Electrical linear-response theory in an arbitrary magnetic field: A new Fermi-surface formation

Abstract

We develop a novel formulation of dc electrical linear-response theory for a phase-coherent conductor with multiple leads valid in arbitrarily strong magnetic field and for a given impurity configuration and measuring geometry. This formulation is convenient for discussion of the quantum Hall effect and mesoscopic transport phenomena. We express the total current response $I_m$ through lead $m$ completely in terms of the voltages $V_n$ applied at the leads, independent of the electric field in the material, i.e., $I_m=\Sigma n^{}{g}_{\mathrm{mn}}{V}_n$. We show that while the current-density response is not in general expressible as a Fermi-surface quantity, the total transport current determined by these conductance coefficients $g_{\mathrm{mn}}$ does depend only on the wave functions (or Green functions) at the Fermi surface as $T\to 0$. This yields new and useful Green-function expressions for the $g_{\mathrm{mn}}$ and the longitudinal and Hall resistances.

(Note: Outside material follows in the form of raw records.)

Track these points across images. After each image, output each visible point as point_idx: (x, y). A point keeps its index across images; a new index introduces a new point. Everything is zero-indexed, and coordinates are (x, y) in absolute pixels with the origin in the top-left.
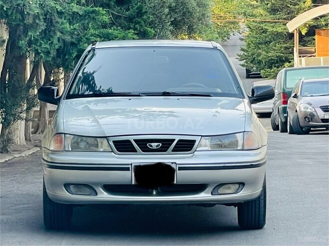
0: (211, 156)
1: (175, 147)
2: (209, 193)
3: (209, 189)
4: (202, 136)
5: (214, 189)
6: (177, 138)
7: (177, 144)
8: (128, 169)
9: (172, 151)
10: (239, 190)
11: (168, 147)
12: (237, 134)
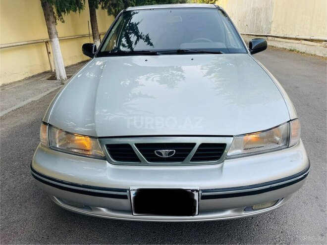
1: (195, 155)
4: (234, 137)
6: (199, 141)
9: (192, 160)
11: (185, 156)
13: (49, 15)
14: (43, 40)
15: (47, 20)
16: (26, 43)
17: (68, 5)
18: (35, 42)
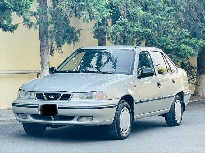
0: (80, 102)
1: (61, 98)
2: (75, 120)
3: (76, 118)
4: (74, 93)
5: (78, 118)
6: (63, 93)
7: (62, 96)
8: (37, 107)
9: (60, 99)
10: (91, 120)
11: (58, 98)
12: (93, 92)
13: (44, 46)
14: (35, 70)
15: (42, 50)
16: (18, 72)
17: (62, 39)
18: (27, 72)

When transformed by appropriate applications of scattering theory, these expressions are shown to be equivalent to the relation $g_{\mathrm{mn}}=T_{\mathrm{mn}}$, where $T_{\mathrm{mn}}$ is the sum of all the transmission coefficients between leads $m$ and $n$, as first obtained by Büttiker on the basis of phenomenological arguments. A brief discussion of the relation between this formula and other proposed Landauer formulas is given. It is noted that the occurrence of the quantum Hall effect is very natural in this formulation and simple conditions on the scattering matrix of the conductor which imply the quantum Hall effect are derived.